Il leva la tête. Une myriade de fils à linge quadrillaient le rectangle étroit du ciel aussi efficacement qu’un filet.

Donc, se dit-il, quelque chose de gros et de féroce est sorti de cette ruelle mais n’y est pas entré.

Et ça inquiète beaucoup le Patricien.

On m’a ordonné de tout oublier.

Il remarqua autre chose en bordure de ruelle ; il se baissa et ramassa une cosse vide, toute fraîche, de cacahuète.

Il se la lança d’une main à l’autre, le regard dans le vide.

Il avait besoin, tout de suite, d’un coup à boire. Mais peut-être que ça devait attendre.

* * *

Le bibliothécaire se hâtait sur ses phalanges dans les allées sombres entre les rayonnages endormis.

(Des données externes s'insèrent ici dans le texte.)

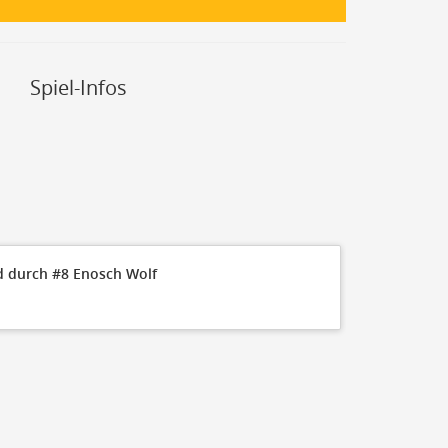
Spiel-Infos
100
90
80
70
60
50
40
30
 durch #8 Enosch Wolf
20
10
0
Q1 10:00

Les toits de la ville lui appartenaient. Oh, les assassins et les voleurs s’en servaient peut-être, mais lui, il avait depuis longtemps compris que la forêt de cheminées, arcs-boutants, gargouilles et girouettes offrait une alternative pratique et plutôt réconfortante à la rue.

Du moins, jusqu’à aujourd’hui.

Il lui avait paru amusant et instructif de suivre le Guet dans les Ombres, une jungle urbaine sans danger pour un anthropoïde de trois cents livres. Mais le cauchemar qu’il avait alors vu, tandis qu’il franchissait à bout de bras une ruelle sombre, l’aurait fait douter du témoignage de ses propres yeux s’il avait été humain.

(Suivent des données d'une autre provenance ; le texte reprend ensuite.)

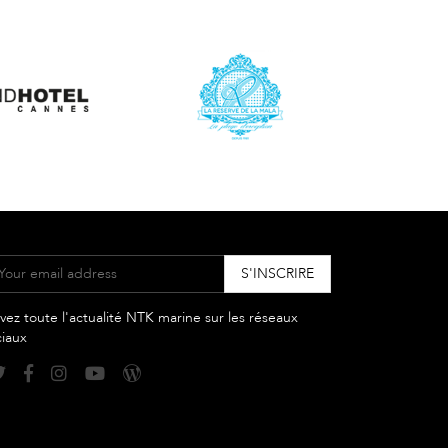
vez toute l'actualité NTK marine sur les réseaux
ciaux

En tant qu’anthropoïde, il n’en doutait jamais, il croyait tout le temps ce qu’ils voyaient.

Pour l’heure, il voulait voir sans tarder un livre susceptible de contenir un indice. Un livre classé dans une section de la bibliothèque peu fréquentée ces temps-ci ; les ouvrages rangés là n’étaient pas vraiment magiques. Une couche de poussière accusatrice recouvrait le sol.

Une couche de poussière marquée d’empreintes de pas.

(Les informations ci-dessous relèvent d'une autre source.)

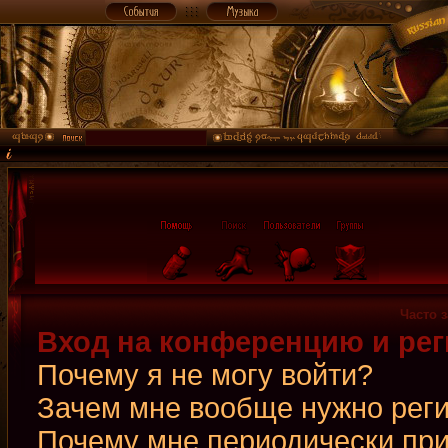
Часто 
Вход на конференцию и рег
Почему я не могу войти?
Зачем мне вообще нужно рег
Почему мне периодически при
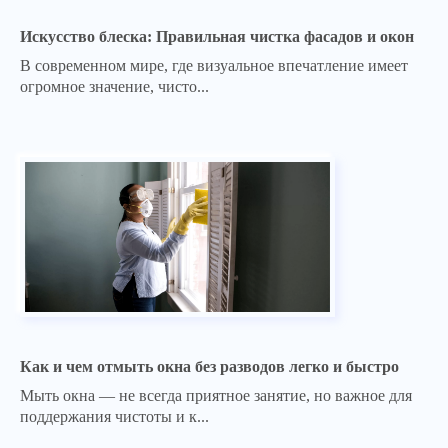
Искусство блеска: Правильная чистка фасадов и окон
В современном мире, где визуальное впечатление имеет
огромное значение, чисто...
Как и чем отмыть окна без разводов легко и быстро
Мыть окна — не всегда приятное занятие, но важное для
поддержания чистоты и к...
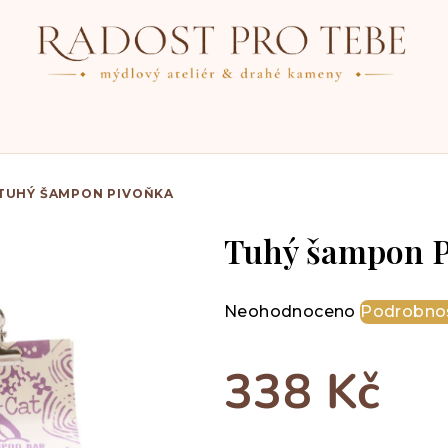
TUHÝ ŠAMPON PIVOŇKA
Tuhý šampon P
Průměrné
Neohodnoceno
Podrobnos
hodnocení
produktu
338 Kč
je
0,0
z
Měrná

« Oook ? » fit le bibliothécaire dans la pénombre chaude.

Du coup, il s’avança précautionneusement, comprenant avec un sentiment de fatalité que les traces prenaient la même destination que lui.

Il tourna à un angle, c’était là.

La section.

Les rayonnages.

L’étagère.

Le trou.

Les visions horribles ne manquent pas dans le multivers. Mais, d’une certaine façon, pour une âme en harmonie avec les rythmes subtils d’une bibliothèque, il existe peu de spectacles pires qu’un espace que devrait occuper un bouquin.

On avait volé un livre.

* * *

Dans l’intimité du Bureau Oblong, son saint des saints personnel, le Patricien faisait les cent pas. Il dictait un flot d’ordres.

« Et envoyez des hommes repeindre ce mur », acheva-t-il.

Lupine Wonse haussa un sourcil.

« Est-ce bien sage ? dit-il.

— Vous croyez qu’une frise de silhouettes horrifiques ne suscitera pas de commentaires ni de suppositions ? fit le Patricien avec aigreur.

— Moins que de la peinture fraîche dans les Ombres », répondit Wonse d’un ton uni.

Le Patricien hésita un moment. « Très juste, reconnut-il sèchement. Envoyez des hommes démolir le mur. »

Arrivé au bout de la salle, il fit demi-tour et l’arpenta de nouveau en sens inverse. Des dragons ! Comme s’il n’avait pas assez d’affaires importantes et réelles pour lui prendre tout son temps.

« Croyez-vous aux dragons ? » demanda-t-il.

Wonse secoua la tête. « Ça n’existe pas, monsieur.

— À ce qu’il paraît. » Le seigneur Vétérini atteignit le mur opposé, fit demi-tour.